Homicides in which blacks ages 14 to 17 years old were the victims rose to 927 over the two-year period of 2006-07, the last years for which statistics are available, compared with 666 during 2000-01, according to the study by criminal-justice professors at Boston’s Northeastern University. The 39% increase is much greater than the rise in overall homicides, which jumped 7.4% from 2000-01 to 2006-07.
Murders rose among black teens in 2006 and 2007 as overall homicides dropped compared with the previous year. And the 2000-07 rate of increase among black teens was more than twice the rate of increase among white teens, the study found.
The authors of the report note that the risk of violence “spikes during after school hours — prime time for juvenile crime. The problem of course, is that budget cuts and new priorities have reduced state and federal funding for after-school programs and other measures aimed at taking kids off of the streets after school lets out. What’s more, the federal government has backed off from its support of community policing programs; in 2003 the federal government reduced funding for the Community Oriented Policing Services (COPS) program, which added tens of thousands of officers to local police departments.

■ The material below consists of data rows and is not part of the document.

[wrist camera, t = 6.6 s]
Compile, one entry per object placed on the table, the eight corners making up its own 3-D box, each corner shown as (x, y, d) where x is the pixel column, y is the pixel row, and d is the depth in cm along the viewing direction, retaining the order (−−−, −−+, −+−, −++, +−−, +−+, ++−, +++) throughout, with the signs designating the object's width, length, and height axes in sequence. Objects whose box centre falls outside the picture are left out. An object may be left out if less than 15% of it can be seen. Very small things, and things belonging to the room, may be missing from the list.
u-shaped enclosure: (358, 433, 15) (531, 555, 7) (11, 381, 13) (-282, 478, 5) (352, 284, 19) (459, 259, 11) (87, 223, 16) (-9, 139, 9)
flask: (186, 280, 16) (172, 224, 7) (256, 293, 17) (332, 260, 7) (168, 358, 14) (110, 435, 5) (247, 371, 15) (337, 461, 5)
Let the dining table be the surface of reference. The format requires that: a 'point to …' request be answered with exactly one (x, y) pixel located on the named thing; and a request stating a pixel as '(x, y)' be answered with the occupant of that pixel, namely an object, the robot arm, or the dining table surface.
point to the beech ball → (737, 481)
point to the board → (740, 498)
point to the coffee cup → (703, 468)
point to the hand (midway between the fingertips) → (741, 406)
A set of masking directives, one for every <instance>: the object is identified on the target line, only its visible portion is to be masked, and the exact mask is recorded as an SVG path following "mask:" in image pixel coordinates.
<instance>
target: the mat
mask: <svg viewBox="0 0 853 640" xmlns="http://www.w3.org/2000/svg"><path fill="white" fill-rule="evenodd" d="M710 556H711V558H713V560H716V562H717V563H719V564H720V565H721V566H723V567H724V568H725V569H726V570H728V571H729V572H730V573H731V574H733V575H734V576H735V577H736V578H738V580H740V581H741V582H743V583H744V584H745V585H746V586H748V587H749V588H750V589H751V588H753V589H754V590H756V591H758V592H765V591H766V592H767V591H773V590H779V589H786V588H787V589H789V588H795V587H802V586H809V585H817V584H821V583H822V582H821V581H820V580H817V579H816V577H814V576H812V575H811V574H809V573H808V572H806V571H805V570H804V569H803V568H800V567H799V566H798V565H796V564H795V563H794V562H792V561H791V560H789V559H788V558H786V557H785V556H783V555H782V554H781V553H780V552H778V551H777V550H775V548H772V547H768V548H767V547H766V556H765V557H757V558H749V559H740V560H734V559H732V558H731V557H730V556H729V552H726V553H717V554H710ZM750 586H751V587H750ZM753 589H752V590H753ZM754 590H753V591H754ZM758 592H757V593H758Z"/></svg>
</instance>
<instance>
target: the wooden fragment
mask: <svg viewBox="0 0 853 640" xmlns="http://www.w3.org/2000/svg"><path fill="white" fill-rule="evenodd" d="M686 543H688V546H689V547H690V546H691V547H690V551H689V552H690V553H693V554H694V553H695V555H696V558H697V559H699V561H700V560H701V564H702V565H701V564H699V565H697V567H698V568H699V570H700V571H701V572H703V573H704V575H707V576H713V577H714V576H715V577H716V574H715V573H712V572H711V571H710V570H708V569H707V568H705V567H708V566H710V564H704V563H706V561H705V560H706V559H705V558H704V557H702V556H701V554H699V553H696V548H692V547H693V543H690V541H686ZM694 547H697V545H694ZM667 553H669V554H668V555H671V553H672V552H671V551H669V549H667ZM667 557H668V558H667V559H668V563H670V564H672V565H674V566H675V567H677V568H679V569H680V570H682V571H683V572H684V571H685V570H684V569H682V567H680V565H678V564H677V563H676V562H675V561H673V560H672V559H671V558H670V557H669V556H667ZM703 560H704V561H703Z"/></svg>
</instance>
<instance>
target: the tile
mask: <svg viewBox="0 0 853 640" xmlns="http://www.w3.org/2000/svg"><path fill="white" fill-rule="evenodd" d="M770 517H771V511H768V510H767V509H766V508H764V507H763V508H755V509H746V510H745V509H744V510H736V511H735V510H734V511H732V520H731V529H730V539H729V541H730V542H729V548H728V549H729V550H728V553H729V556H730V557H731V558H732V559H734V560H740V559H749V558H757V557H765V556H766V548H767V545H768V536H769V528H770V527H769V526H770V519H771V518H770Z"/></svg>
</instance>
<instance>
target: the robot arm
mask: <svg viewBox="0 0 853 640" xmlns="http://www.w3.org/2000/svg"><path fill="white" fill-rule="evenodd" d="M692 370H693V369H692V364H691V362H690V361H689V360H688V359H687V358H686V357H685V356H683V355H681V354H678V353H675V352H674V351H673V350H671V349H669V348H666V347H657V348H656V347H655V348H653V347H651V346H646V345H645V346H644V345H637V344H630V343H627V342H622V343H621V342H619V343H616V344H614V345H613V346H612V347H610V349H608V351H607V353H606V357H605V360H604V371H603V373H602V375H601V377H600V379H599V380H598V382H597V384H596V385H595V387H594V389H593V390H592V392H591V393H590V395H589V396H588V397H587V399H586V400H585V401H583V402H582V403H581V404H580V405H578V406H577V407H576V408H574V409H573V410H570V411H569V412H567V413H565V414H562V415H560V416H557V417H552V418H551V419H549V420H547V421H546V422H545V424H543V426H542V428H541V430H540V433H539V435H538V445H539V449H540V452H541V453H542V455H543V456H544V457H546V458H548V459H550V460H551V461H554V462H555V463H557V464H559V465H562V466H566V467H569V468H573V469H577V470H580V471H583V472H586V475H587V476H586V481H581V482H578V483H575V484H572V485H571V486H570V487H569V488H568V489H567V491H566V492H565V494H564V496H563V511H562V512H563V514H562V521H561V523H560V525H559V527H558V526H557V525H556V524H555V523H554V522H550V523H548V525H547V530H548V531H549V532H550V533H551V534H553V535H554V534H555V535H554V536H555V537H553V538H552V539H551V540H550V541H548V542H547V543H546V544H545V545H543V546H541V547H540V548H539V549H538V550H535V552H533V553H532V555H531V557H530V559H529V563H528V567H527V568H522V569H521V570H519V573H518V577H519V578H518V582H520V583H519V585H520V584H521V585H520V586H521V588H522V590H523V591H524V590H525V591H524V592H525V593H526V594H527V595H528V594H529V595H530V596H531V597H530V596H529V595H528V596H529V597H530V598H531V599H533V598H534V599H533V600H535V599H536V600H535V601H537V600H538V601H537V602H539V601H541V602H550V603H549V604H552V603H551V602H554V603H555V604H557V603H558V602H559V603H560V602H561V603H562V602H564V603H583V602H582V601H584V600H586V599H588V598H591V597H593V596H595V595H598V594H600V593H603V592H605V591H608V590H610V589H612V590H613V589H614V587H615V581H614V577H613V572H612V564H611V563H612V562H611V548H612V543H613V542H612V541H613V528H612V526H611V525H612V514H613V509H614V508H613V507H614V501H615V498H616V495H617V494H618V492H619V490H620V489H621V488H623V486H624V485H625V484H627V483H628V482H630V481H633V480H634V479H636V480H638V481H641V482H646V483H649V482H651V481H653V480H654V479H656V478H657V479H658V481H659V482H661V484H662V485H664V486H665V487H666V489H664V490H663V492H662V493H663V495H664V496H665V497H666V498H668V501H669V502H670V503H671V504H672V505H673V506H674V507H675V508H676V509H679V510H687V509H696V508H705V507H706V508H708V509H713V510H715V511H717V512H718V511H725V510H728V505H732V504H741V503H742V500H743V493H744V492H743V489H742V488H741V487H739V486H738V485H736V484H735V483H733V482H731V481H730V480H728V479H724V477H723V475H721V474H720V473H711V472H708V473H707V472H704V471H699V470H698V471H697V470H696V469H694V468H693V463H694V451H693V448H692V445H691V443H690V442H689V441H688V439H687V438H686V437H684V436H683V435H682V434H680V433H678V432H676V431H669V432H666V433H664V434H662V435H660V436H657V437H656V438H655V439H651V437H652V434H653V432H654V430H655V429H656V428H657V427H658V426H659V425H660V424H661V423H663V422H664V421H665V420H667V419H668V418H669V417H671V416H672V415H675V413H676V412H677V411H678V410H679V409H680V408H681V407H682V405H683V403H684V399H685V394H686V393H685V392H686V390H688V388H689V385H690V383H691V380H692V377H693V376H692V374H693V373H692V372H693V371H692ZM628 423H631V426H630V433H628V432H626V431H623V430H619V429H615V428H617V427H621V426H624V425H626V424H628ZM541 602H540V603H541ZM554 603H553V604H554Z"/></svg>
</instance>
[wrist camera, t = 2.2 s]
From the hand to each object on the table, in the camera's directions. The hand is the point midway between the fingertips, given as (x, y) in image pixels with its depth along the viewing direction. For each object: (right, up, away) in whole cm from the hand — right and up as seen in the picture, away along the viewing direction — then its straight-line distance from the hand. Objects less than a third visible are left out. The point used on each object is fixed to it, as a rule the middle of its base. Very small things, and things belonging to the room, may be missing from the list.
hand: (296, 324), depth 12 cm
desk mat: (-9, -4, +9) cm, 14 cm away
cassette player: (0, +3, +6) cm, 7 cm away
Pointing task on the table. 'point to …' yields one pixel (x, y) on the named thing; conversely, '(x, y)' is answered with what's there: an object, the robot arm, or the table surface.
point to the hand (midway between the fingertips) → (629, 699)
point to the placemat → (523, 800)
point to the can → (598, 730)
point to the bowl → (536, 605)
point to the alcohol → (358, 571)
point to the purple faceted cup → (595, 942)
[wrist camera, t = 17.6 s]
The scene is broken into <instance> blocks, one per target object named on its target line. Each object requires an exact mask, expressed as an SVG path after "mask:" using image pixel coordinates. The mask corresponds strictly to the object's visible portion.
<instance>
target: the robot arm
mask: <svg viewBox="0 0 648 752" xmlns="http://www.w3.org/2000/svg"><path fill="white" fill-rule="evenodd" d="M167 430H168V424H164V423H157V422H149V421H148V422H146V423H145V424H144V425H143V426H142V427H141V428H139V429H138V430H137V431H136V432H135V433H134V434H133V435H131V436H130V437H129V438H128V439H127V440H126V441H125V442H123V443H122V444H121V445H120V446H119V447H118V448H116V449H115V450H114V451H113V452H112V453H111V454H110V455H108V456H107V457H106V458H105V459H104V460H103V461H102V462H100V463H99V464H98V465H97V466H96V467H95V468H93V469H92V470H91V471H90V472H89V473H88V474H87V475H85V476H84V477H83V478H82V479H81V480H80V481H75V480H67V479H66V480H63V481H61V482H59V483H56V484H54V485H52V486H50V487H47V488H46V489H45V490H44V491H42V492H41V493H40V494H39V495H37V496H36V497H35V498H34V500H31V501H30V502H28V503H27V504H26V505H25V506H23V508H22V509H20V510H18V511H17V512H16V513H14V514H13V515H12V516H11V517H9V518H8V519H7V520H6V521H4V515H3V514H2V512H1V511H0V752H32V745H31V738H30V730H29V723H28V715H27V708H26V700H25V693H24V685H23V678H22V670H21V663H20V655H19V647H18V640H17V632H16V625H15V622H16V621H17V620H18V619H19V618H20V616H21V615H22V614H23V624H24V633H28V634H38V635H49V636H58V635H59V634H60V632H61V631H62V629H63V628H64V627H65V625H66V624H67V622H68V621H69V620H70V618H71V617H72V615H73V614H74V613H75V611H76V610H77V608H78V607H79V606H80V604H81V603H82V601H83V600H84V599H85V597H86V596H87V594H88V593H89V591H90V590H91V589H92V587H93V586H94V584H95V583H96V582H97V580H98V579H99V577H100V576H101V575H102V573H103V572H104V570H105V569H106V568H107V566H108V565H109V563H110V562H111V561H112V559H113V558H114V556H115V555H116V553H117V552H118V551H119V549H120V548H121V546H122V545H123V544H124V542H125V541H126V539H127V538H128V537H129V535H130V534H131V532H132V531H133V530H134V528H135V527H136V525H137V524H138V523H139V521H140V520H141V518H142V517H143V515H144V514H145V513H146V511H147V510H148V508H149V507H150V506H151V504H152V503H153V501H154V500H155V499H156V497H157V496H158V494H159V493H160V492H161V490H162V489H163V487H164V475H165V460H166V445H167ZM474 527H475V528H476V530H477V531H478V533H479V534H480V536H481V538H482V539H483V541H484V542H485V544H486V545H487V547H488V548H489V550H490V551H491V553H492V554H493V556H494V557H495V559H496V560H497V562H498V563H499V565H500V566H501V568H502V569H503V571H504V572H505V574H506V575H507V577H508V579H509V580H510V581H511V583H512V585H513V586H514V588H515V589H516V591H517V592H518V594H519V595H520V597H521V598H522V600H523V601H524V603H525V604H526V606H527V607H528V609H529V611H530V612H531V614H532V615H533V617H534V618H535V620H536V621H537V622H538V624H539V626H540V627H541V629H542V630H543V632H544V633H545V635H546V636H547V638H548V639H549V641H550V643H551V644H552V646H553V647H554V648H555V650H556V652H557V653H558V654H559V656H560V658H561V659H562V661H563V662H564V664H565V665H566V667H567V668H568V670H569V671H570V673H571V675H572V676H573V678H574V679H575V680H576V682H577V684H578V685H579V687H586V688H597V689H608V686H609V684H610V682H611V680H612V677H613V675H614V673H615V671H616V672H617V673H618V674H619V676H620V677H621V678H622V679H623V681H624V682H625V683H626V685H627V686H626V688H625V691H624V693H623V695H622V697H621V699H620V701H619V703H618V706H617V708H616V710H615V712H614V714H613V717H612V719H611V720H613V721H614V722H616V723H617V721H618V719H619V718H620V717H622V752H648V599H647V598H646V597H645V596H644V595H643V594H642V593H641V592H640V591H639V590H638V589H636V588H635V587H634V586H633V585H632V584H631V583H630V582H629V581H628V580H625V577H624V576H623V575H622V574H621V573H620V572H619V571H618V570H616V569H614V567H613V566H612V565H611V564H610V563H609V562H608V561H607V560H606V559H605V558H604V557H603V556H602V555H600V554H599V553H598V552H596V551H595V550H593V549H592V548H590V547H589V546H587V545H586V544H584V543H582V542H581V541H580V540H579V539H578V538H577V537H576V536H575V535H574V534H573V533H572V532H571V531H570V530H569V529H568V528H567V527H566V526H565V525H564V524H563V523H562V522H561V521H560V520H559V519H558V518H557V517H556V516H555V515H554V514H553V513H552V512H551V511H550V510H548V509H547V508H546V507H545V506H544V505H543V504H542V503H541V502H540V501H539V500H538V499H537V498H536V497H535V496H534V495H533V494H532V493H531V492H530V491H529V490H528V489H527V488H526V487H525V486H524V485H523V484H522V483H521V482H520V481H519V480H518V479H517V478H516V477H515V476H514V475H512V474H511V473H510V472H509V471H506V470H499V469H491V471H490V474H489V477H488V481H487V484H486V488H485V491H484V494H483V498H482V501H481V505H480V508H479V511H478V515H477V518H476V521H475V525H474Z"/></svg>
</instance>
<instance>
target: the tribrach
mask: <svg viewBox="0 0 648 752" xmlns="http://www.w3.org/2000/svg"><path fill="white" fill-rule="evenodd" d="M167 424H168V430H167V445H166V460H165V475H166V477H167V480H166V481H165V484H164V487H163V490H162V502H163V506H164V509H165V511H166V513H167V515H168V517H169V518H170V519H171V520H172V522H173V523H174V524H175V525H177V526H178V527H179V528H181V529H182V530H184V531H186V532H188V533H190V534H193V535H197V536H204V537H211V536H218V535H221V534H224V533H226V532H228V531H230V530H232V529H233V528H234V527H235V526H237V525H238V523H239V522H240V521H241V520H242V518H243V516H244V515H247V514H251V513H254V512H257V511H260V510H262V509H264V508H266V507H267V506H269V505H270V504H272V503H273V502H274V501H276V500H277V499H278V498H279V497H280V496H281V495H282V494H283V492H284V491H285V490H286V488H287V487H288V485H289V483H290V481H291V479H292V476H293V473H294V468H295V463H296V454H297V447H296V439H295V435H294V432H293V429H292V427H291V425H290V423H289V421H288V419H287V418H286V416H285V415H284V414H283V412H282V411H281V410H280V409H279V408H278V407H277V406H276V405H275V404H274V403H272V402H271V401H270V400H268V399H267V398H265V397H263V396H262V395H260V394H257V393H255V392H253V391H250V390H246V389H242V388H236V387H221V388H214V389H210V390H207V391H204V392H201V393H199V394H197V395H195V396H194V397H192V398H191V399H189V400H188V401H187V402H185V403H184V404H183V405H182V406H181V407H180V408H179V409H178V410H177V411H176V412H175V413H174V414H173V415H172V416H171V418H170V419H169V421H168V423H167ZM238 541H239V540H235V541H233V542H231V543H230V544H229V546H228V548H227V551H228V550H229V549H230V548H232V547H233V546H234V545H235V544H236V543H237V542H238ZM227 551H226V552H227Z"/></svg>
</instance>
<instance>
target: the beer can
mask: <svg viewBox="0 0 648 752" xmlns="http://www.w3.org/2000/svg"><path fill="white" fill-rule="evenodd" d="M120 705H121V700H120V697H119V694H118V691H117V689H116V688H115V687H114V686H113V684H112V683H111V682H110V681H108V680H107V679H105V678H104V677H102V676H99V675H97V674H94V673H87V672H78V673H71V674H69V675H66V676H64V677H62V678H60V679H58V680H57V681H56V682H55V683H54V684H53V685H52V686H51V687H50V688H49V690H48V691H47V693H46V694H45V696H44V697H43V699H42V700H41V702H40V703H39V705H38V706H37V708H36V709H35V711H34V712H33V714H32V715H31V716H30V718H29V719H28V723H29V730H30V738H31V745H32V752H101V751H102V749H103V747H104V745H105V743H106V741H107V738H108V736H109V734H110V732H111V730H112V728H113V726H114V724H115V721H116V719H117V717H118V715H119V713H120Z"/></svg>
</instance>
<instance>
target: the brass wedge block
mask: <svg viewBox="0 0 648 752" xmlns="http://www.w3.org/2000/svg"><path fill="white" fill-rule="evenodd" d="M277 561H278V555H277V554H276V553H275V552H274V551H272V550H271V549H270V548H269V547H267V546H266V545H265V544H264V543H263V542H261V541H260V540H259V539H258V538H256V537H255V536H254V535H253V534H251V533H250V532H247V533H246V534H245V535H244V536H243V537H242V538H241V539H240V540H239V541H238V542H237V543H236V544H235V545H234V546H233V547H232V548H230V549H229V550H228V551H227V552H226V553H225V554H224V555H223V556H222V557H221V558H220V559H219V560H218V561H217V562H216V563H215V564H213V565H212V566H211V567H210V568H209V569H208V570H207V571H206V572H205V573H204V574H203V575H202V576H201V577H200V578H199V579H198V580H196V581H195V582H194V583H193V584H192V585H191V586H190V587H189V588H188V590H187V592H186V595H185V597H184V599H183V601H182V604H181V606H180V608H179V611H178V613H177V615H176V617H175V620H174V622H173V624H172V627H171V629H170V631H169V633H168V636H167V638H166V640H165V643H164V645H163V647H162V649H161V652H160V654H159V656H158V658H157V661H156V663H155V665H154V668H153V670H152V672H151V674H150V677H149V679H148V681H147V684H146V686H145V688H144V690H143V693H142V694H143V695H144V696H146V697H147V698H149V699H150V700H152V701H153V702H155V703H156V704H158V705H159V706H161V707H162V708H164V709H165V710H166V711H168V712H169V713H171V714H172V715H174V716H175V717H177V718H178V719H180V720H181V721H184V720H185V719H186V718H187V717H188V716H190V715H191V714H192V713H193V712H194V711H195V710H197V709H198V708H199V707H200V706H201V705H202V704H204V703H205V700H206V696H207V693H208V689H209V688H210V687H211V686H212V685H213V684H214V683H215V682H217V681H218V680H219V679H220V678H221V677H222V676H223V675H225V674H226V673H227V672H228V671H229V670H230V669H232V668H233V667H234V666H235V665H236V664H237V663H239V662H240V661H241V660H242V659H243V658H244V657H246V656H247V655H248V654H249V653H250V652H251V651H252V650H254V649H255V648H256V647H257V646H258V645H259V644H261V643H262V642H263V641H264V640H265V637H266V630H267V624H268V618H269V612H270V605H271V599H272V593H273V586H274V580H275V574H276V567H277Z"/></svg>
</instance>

Furthermore, as the report mentions, “federal support for juvenile justice and prevention programs has been reduced by half.
Though, beyond all of this, I think the real issue is the fact that our inner cities are for the most part, bereft of meaningful economic opportunity and stable, healthy social structures: community, family, etc. Without these things, youth turn to gangs and other illegal activities to fulfill otherwise healthy desires for “status, excitement, power, praise, profit, protection, mentoring and opportunity for advancement.”
Of course, to any attempt to address these problems requires a constellation of programs and resources at all levels of government, and unfortunately, it’s not clear to me that anyone is really that interested in bringing anything to bear on our inner cities. But on the other hand, now that we have a president and an administration familiar with urban problems, maybe we’ll see some movement towards improving the economic and social conditions of the inner cities.